Japan continued to push forward with its plan to discharge radioactive wastewater from the crippled Fukushima Daiichi nuclear power plant into the sea despite a host of local and international opposition.
“The contaminated water released into the ocean will spread across the entire Pacific Ocean in 10 years and affect almost all of our sea,” said South Korean Representative Seo Sam-seok at a forum on Monday to seek ways of cooperating with neighbouring countries to tackle Japan’s plan to dump the nuclear wastewater next spring, Xinhua news agency reported.
“Marine pollution will be inevitable, so the government and political circles should proactively act for the safety of the people,” he added.
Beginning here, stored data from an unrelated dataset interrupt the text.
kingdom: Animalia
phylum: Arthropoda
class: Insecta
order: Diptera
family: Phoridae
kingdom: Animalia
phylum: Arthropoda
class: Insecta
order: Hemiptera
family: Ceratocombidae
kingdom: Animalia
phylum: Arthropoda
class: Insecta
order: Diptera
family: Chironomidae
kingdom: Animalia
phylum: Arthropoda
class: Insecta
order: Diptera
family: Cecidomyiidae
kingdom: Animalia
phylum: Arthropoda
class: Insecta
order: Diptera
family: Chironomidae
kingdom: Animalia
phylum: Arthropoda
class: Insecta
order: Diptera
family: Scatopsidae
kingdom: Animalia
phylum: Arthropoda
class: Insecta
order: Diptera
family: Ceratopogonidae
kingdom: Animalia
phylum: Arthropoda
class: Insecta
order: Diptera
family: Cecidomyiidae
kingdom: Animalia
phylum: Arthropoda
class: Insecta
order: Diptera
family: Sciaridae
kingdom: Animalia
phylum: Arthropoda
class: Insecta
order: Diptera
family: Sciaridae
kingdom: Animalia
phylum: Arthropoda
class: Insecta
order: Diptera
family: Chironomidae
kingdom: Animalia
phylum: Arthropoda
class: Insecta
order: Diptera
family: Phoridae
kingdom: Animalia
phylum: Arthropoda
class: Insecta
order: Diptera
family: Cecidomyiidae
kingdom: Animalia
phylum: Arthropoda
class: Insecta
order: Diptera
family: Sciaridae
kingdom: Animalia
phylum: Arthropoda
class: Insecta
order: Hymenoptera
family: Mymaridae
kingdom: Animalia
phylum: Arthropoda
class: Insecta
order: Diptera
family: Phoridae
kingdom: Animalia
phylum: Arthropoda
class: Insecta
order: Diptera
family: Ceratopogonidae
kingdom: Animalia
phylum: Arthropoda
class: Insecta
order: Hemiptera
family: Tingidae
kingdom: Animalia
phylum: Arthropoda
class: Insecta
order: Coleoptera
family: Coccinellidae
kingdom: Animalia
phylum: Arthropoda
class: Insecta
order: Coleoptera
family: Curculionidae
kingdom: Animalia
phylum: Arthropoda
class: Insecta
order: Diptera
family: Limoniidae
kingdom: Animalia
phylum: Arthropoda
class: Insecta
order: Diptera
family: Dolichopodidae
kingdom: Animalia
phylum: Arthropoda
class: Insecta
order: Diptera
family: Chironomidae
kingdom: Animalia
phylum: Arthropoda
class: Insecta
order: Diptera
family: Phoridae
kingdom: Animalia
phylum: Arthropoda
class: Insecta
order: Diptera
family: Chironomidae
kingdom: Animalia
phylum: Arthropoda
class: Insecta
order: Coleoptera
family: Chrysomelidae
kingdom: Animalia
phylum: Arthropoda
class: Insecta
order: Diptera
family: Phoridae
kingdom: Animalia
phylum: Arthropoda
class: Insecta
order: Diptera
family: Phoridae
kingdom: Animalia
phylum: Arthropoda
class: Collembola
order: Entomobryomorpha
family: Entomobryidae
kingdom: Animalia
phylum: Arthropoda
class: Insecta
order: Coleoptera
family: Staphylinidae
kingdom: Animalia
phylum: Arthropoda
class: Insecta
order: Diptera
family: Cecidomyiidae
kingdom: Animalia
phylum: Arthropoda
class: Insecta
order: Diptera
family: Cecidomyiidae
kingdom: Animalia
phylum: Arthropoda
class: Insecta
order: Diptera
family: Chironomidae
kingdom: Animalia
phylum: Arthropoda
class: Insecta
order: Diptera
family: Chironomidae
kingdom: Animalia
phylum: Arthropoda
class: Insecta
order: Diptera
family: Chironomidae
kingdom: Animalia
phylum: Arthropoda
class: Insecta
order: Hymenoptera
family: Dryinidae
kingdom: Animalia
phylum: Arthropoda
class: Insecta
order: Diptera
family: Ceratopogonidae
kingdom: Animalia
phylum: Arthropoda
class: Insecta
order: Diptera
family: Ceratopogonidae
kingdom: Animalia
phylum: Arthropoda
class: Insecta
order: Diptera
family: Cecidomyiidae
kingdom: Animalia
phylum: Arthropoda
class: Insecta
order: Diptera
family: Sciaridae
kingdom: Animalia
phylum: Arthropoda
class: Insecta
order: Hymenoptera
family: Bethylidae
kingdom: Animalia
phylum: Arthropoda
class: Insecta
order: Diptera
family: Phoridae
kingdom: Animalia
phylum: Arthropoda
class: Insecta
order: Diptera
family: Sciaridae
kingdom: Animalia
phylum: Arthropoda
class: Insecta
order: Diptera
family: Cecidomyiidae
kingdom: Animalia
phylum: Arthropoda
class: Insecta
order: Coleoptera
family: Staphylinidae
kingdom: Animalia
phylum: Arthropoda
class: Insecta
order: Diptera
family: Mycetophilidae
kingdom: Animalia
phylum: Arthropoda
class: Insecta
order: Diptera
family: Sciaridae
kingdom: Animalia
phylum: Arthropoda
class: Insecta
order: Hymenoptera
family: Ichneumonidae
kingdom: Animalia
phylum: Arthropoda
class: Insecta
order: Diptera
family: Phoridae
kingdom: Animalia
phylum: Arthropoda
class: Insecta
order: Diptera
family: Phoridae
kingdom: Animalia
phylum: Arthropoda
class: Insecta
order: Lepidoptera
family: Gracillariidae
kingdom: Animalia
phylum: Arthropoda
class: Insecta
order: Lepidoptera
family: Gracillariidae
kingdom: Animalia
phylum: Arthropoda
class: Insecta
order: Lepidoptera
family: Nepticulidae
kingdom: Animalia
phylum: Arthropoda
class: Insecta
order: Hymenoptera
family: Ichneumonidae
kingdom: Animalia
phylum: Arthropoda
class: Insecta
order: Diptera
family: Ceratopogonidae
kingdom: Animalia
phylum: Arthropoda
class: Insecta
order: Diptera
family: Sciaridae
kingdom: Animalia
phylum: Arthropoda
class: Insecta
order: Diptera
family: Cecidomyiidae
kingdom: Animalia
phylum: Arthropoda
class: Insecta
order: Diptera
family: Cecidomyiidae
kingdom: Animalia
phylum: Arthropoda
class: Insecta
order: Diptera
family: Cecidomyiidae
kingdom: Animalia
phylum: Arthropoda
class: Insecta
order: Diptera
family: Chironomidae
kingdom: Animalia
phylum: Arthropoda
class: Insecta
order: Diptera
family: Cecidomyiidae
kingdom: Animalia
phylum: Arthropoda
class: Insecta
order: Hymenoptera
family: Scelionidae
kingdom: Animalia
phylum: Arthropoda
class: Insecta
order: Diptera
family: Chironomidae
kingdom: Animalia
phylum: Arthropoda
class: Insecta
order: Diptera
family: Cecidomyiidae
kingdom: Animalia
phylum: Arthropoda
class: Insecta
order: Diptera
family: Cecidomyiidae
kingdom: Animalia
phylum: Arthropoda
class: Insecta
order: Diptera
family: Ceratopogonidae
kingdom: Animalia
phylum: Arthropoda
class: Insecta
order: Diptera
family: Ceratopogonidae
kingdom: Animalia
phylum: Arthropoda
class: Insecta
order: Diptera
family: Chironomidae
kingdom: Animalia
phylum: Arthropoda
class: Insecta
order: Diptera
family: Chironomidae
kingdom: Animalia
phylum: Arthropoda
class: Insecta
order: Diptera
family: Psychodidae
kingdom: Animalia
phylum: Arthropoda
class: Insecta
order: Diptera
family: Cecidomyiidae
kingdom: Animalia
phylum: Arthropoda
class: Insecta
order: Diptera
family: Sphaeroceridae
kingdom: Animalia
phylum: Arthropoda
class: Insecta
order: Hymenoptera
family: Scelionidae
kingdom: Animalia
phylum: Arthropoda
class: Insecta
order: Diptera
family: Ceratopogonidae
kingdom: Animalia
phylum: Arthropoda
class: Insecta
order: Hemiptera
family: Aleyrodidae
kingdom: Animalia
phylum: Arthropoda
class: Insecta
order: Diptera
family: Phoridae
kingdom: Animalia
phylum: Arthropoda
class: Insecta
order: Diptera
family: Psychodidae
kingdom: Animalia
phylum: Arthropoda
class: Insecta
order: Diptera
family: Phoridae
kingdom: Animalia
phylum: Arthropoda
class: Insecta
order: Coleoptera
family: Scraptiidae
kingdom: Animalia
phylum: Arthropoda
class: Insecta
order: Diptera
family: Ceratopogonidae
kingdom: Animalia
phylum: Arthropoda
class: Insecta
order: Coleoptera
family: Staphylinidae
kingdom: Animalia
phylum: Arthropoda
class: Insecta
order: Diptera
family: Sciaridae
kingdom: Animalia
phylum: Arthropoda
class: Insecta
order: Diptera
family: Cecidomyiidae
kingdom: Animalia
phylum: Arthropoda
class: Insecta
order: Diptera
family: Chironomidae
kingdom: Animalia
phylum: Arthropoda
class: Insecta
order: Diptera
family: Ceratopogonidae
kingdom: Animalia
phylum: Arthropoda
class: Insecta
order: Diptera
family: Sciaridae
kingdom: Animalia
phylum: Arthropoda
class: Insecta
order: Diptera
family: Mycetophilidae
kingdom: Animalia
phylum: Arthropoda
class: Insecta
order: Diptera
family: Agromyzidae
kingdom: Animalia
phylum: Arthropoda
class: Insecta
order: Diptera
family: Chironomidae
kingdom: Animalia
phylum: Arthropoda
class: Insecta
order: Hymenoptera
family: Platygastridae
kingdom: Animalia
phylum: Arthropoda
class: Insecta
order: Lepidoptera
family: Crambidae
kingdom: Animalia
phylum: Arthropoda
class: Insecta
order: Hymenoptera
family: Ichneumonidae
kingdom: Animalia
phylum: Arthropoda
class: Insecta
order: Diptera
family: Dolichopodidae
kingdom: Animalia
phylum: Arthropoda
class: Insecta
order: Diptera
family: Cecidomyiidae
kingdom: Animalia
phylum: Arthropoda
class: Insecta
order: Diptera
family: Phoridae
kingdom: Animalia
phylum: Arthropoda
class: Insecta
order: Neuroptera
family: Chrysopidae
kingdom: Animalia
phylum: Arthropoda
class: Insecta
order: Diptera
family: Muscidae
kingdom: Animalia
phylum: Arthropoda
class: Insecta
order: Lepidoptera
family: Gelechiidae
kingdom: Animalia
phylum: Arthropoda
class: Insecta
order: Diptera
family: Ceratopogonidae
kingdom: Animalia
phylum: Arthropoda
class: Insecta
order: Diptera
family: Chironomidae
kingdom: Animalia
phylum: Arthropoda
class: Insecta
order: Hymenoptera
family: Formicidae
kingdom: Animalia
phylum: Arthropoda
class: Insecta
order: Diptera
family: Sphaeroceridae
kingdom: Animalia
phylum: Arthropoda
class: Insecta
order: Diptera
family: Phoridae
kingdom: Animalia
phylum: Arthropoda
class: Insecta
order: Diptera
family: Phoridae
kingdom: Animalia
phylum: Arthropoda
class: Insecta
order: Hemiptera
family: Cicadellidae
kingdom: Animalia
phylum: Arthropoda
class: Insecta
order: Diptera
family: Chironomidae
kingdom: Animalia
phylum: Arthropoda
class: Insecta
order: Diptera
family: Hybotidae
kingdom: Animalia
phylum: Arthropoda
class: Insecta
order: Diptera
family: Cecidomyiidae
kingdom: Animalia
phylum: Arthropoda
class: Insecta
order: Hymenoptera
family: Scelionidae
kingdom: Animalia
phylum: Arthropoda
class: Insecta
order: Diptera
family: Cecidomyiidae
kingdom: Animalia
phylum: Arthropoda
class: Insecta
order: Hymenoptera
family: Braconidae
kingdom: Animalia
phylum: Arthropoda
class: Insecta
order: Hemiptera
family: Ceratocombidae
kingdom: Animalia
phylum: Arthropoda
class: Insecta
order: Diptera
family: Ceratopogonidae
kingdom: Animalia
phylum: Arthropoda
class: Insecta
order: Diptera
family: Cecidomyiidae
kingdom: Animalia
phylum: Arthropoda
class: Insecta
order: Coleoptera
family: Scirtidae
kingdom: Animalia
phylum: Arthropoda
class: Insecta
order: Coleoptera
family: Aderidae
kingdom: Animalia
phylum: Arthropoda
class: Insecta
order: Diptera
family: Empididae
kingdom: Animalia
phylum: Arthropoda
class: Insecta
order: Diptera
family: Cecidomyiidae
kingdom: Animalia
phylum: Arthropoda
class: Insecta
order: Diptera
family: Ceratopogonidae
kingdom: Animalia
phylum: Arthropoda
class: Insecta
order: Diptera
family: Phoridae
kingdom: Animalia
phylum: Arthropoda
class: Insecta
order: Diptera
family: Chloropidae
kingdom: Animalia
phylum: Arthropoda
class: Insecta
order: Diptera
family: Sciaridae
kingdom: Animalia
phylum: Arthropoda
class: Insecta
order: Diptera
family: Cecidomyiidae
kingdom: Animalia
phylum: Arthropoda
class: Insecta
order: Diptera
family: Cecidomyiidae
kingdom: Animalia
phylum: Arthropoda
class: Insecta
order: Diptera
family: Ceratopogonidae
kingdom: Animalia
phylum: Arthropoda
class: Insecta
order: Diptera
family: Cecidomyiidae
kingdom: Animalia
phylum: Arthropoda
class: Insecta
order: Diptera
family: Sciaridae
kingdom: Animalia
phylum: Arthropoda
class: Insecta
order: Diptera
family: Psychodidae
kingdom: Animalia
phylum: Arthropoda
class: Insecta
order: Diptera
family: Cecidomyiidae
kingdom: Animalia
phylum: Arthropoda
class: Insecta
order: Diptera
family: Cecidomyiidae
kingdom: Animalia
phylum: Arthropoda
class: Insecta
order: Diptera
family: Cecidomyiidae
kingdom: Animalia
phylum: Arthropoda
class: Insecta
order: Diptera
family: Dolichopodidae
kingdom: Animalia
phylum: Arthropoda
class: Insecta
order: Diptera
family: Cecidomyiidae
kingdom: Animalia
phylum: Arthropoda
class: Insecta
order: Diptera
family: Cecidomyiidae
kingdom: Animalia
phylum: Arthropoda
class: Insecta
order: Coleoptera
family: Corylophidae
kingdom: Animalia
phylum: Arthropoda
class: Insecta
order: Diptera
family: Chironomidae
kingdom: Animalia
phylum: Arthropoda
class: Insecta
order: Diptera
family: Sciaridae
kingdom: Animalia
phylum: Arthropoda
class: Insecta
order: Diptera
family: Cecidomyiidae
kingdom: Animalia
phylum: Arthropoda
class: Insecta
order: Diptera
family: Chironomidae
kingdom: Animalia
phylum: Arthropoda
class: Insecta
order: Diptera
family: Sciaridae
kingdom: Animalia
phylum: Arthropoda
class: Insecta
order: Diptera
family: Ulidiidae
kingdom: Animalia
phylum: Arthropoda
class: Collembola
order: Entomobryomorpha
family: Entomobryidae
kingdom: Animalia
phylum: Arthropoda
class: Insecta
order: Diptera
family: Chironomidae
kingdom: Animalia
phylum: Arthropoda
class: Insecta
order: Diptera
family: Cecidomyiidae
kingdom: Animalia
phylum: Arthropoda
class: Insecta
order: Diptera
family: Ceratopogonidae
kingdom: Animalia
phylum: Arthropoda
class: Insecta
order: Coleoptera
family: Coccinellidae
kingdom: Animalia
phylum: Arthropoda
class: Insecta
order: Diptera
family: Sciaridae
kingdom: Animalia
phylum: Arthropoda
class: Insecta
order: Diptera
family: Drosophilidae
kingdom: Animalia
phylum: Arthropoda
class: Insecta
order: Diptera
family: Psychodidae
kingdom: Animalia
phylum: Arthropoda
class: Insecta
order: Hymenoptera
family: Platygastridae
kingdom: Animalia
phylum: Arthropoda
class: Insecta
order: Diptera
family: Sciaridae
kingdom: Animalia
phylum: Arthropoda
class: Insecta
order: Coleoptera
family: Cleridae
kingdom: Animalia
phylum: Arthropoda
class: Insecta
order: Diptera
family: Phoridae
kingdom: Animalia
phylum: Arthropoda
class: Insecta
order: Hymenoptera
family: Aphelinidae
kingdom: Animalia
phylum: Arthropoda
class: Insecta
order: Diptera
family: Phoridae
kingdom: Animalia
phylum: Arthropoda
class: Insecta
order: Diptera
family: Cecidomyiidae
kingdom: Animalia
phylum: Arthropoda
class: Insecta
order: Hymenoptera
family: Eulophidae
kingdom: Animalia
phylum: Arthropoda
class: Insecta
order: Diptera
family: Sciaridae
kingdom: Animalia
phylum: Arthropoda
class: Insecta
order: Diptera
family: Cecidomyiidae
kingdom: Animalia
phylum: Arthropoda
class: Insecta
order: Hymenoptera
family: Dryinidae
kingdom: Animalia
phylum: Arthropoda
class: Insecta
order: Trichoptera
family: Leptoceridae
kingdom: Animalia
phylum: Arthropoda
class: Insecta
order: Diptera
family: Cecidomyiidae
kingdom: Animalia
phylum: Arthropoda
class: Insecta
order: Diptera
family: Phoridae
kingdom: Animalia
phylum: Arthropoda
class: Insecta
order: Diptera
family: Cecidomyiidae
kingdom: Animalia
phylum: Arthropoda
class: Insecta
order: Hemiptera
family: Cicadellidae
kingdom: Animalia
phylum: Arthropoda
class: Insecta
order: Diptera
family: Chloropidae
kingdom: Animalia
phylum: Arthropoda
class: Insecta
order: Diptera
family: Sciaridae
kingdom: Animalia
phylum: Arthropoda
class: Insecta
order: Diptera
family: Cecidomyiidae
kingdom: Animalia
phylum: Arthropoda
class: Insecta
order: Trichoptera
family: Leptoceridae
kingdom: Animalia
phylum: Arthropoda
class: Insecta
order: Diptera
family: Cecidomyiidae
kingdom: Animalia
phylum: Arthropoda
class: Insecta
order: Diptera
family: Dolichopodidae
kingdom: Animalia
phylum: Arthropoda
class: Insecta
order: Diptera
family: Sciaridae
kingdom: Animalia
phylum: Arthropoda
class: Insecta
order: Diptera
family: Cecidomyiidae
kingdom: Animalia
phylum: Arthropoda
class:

Civic activists in South Korea also voiced their concerns through protests. The Pohang Citizens Behavior, composed of six civic groups and residents, held a protest rally against Japan’s plan last week. The port city is forecast to be one of the hardest-hit fishing areas by the polluted water.
The current Moon Jae-in government has banned imports of marine products caught in Japanese waters near Fukushima prefecture.
The Japanese government’s decision would cause danger to the safety of the maritime environment of the neighboring countries, said Anna Malindog-Uy, researcher of Philippine-BRICS Strategic Studies, noting the decision was made “unilaterally without sufficient consultation with neighboring countries.”
“If something goes wrong with the sad plan, developing countries like the Philippines, like my country, we’re surely be adversely affected and left on their own to suffer the negative consequences,” she added.
“Japan should think twice before proceeding with its plan and prudently consult with countries that will directly be affected by such a decision,” the researcher said.
The wastewater cannot be stripped of the radioactive element tritium by the two treatment methods used in Fukushima, namely filtering and chemical treatment, Maria Rosa Beccia, chemist and researcher at Cote d’Azur University, told La Croix newspaper.
Cavince Adhere, a Kenya-based international relations scholar, pointed out that numerous scientific studies have linked radioactive elements contained in the water to public health risks.
“Given the interconnectedness of the world waterways and food systems, the move by Japan could see millions of people in faraway spaces, including Kenya, affected,” he said.
“Japan is exposing the world to multiple and far-reaching consequences with the nuclear discharge,” he added.
It has been a year since Japan unilaterally announced its decision to dump radioactive wastewater accumulated at the crisis-hit Fukushima Daiichi nuclear power plant into the Pacific Ocean.
In December 2021, Tokyo Electric Power Company, the plant’s operator, submitted an application to Japan’s Nuclear Regulation Authority with a detailed plan for discharging the contaminated water.
The controversial plan is proposed to begin in the spring of 2023.
The handling of the nuclear-contaminated water from Fukushima is not a private matter for Japan, said Chinese foreign ministry spokesperson Zhao Lijian. Instead, it bears on the marine environment and public health of the whole world.
Zhao added that Japan should heed the appeals of neighboring countries and the international community and rescind its decision to dump the water into the sea.
“It mustn’t wantonly start the ocean discharge before reaching consensus with stakeholders and relevant international institutions through full consultations,” Zhao said.